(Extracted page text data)
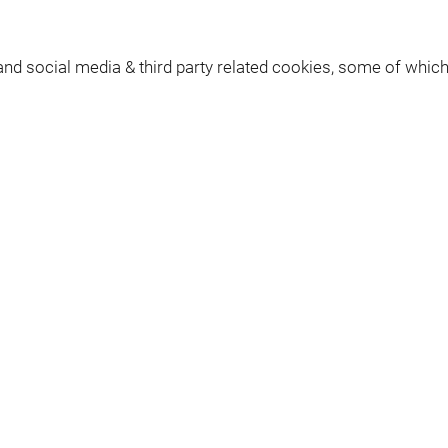
gebaseerd op verantwoordelijkheidsgevoel en vertrouwen in
knemers en hun ideeën. Sluit je bij ons aan en help onze to
and social media & third party related cookies, some of whic
en sterkte is
ver zijn, een plek waar iedereen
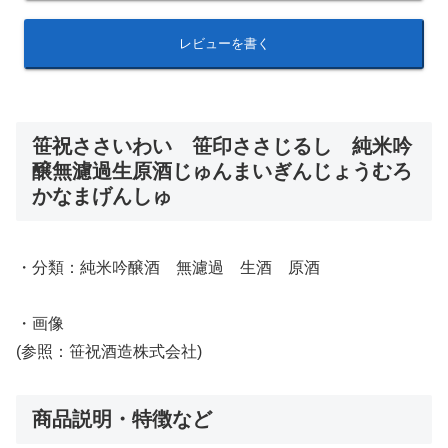
レビューを書く
笹祝ささいわい 笹印ささじるし 純米吟
醸無濾過生原酒じゅんまいぎんじょうむろ
かなまげんしゅ
・分類：純米吟醸酒 無濾過 生酒 原酒
・画像
(参照：笹祝酒造株式会社)
商品説明・特徴など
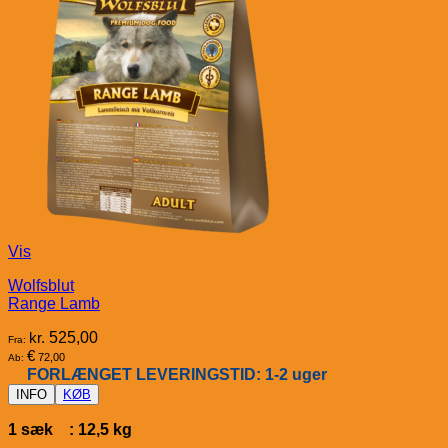
Vis
Wolfsblut
Range Lamb
kr.
525,00
Fra:
€
72,00
Ab:
FORLÆNGET LEVERINGSTID: 1-2 uger
INFO
KØB
1 sæk : 12,5 kg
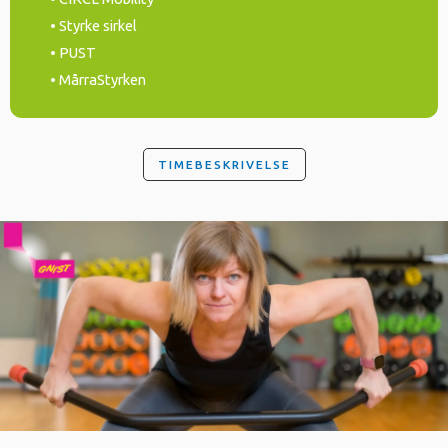
• Styrke sirkel
• PUST
• MårraStyrken
TIMEBESKRIVELSE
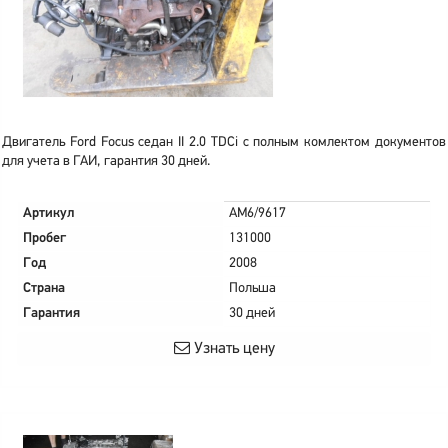
Двигатель Ford Focus седан II 2.0 TDCi с полным комлектом документов
для учета в ГАИ, гарантия 30 дней.
Артикул
AM6/9617
Пробег
131000
Год
2008
Страна
Польша
Гарантия
30 дней
Узнать цену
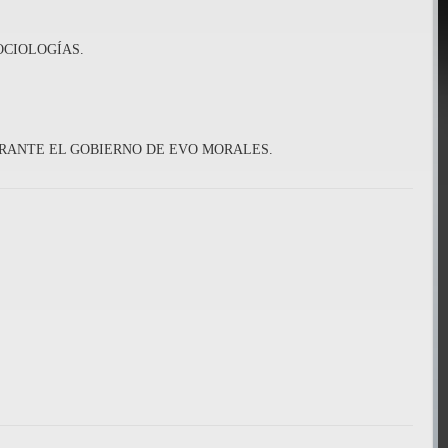
OCIOLOGÍAS.
URANTE EL GOBIERNO DE EVO MORALES.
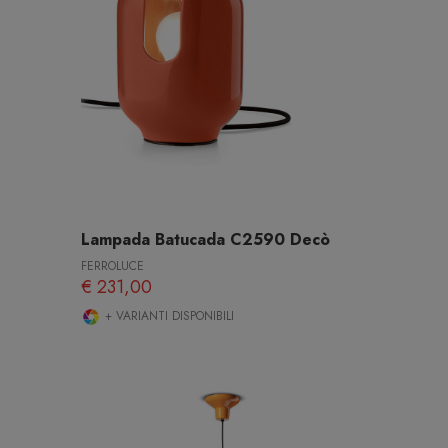
Lampada Batucada C2590 Decò
FERROLUCE
€ 231,00
+ VARIANTI DISPONIBILI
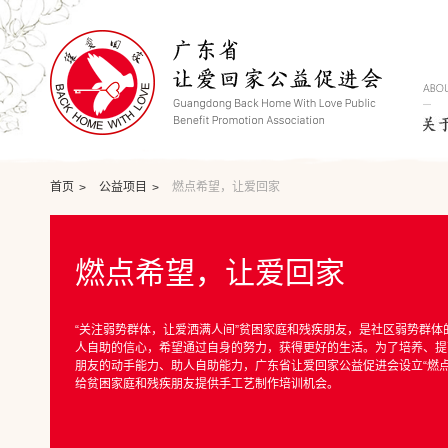
首页
公益项目
燃点希望，让爱回家
燃点希望，让爱回家
“关注弱势群体，让爱洒满人间”贫困家庭和残疾朋友，是社区弱势群体
人自助的信心，希望通过自身的努力，获得更好的生活。为了培养、提
朋友的动手能力、助人自助能力，广东省让爱回家公益促进会设立“燃点
给贫困家庭和残疾朋友提供手工艺制作培训机会。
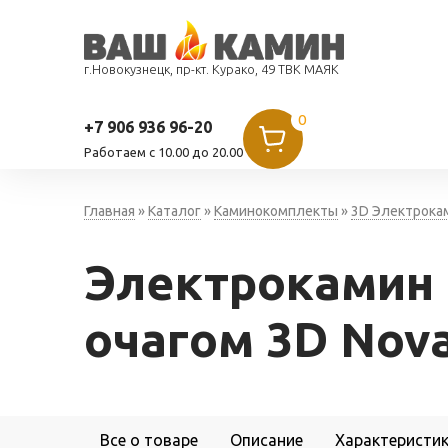
г.Новокузнецк, пр-кт. Курако, 49 ТВК МАЯК
0
+7 906 936 96-20
Работаем c 10.00 до 20.00
Главная
»
Каталог
»
Каминокомплекты
»
3D Электрока
Электрокамин R
очагом 3D Nov
Все о товаре
Описание
Характеристи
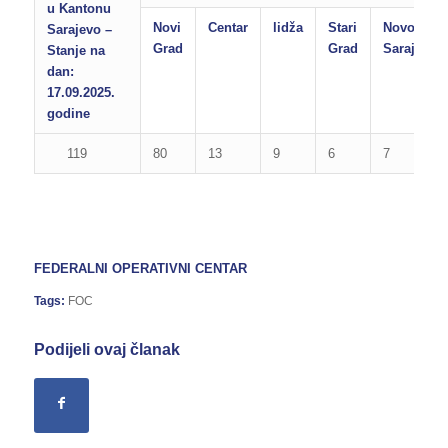
u Kantonu
Novi
Centar
lidža
Stari
Novo
Sarajevo –
Grad
Grad
Sarajevo
Stanje na
dan:
17.09.2025.
godine
119
80
13
9
6
7
FEDERALNI OPERATIVNI CENTAR
Tags:
FOC
Podijeli ovaj članak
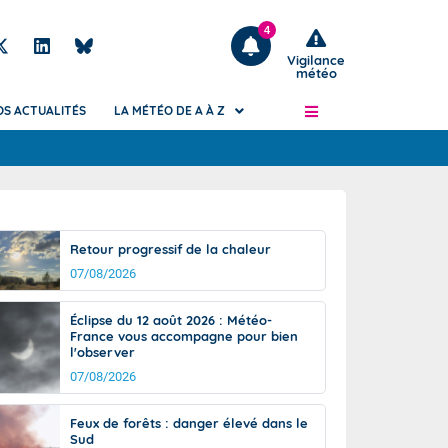
4
Vigilance
météo
OS ACTUALITÉS
LA MÉTÉO DE A À Z
Articles
ngers
Phénomènes dangereux de J+2 à J+7
Retour progressif de la chaleur
civile
Avertissement pluies intenses à l'échelle
07/08/2026
des communes (Apic)
és
Bulletins Marine
Éclipse du 12 août 2026 : Météo-
France vous accompagne pour bien
ateur de
Bulletins d'estimation du risque
l'observer
d'avalanche
07/08/2026
-pompier
Météo des forêts
Vigicrues
Feux de forêts : danger élevé dans le
Sud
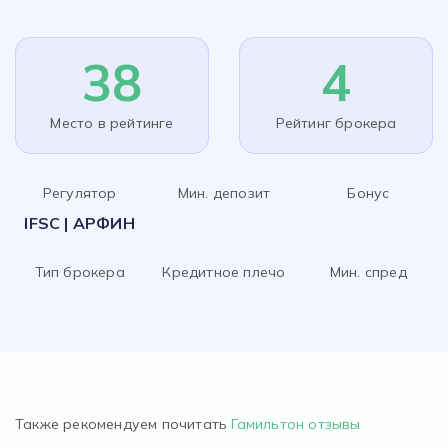
38
4
Место в рейтинге
Рейтинг брокера
Регулятор
Мин. депозит
Бонус
IFSC | АРФИН
Тип брокера
Кредитное плечо
Мин. спред
Также рекомендуем почитать
Гамильтон отзывы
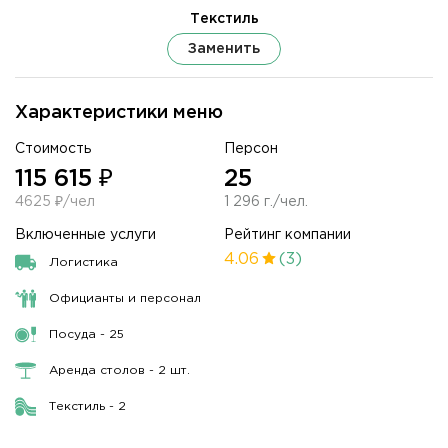
Текстиль
Заменить
Характеристики меню
Стоимость
Персон
115 615 ₽
25
4625 ₽/чел
1 296 г./чел.
Включенные услуги
Рейтинг компании
4.06
(3)
Логистика
Официанты и персонал
Посуда - 25
Аренда столов - 2 шт.
Текстиль - 2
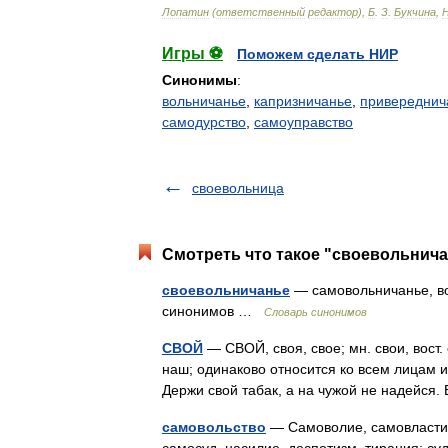
Лопатин
(
ответственный
редактор
),
Б
.
З
.
Букчина
,
Игры ⚽
Поможем сделать НИР
Синонимы
:
вольничанье
,
капризничанье
,
привереднич
самодурство
,
самоуправство
своевольница
Смотреть что такое "своевольнича
своевольничанье
— самовольничанье, во
синонимов …
Словарь синонимов
СВОЙ
— СВОЙ, своя, свое; мн. свои, вост. 
наш; одинаково относится ко всем лицам и
Держи свой табак, а на чужой не надейс
самовольство
— Самоволие, самовластие,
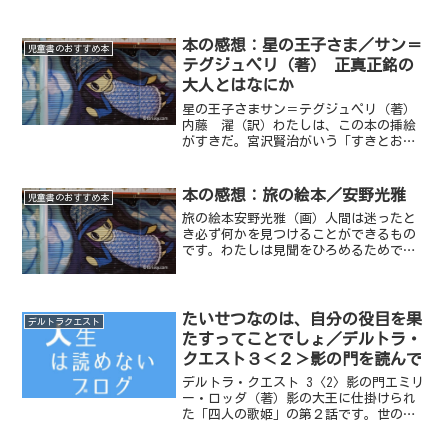
の予想を裏切るワクワクする話でした。
所々大人が読んでもハッとさせられるセ
リフがちりばめられています。今回は、1
本の感想：星の王子さま／サン＝
児童書のおすすめ本
でデルトラ王国を...
テグジュペリ（著） 正真正銘の
大人とはなにか
星の王子さまサン＝テグジュペリ（著）
内藤 濯（訳）わたしは、この本の挿絵
がすきだ。宮沢賢治がいう「すきとおっ
たたべもの」のようだ。訳者あとがきに
ある通り「童話の域を超えている童話」
であり、名言のオンパレードだ。読んだ
本の感想：旅の絵本／安野光雅
児童書のおすすめ本
年代によって立ち止まりた...
旅の絵本安野光雅（画）人間は迷ったと
き必ず何かを見つけることができるもの
です。わたしは見聞をひろめるためでは
なく、迷うために旅に出たのでした。 -
著者 あとがきより人々の暮らしを遠方
から描いている分、どこに目線を移すか
は見る人にゆだねられ...
たいせつなのは、自分の役目を果
デルトラクエスト
たすってことでしょ／デルトラ・
クエスト３＜２＞影の門を読んで
デルトラ・クエスト 3〈2〉影の門エミリ
ー・ロッダ（著）影の大王に仕掛けられ
た「四人の歌姫」の第２話です。世の中
には、「助けて！」を言えずに助けを求
める人びとがいます。今回の「北の歌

**What you will do**
Convert the lines of the extracted page text into a numbered list, starting at the first line and ending at the line that contains "1 sæk : 12,5 kg", with both included. Leave out blank lines and the pictures.

**Expected answer**
1. gebaseerd op verantwoordelijkheidsgevoel en vertrouwen in
2. knemers en hun ideeën. Sluit je bij ons aan en help onze to
3. and social media & third party related cookies, some of whic
4. en sterkte is
5. ver zijn, een plek waar iedereen
6. レビューを書く
7. 笹祝ささいわい 笹印ささじるし 純米吟
8. 醸無濾過生原酒じゅんまいぎんじょうむろ
9. かなまげんしゅ
10. ・分類：純米吟醸酒 無濾過 生酒 原酒
11. ・画像
12. (参照：笹祝酒造株式会社)
13. 商品説明・特徴など
14. Vis
15. Wolfsblut
16. Range Lamb
17. kr.
18. 525,00
19. Fra:
20. €
21. 72,00
22. Ab:
23. FORLÆNGET LEVERINGSTID: 1-2 uger
24. INFO
25. KØB
26. 1 sæk : 12,5 kg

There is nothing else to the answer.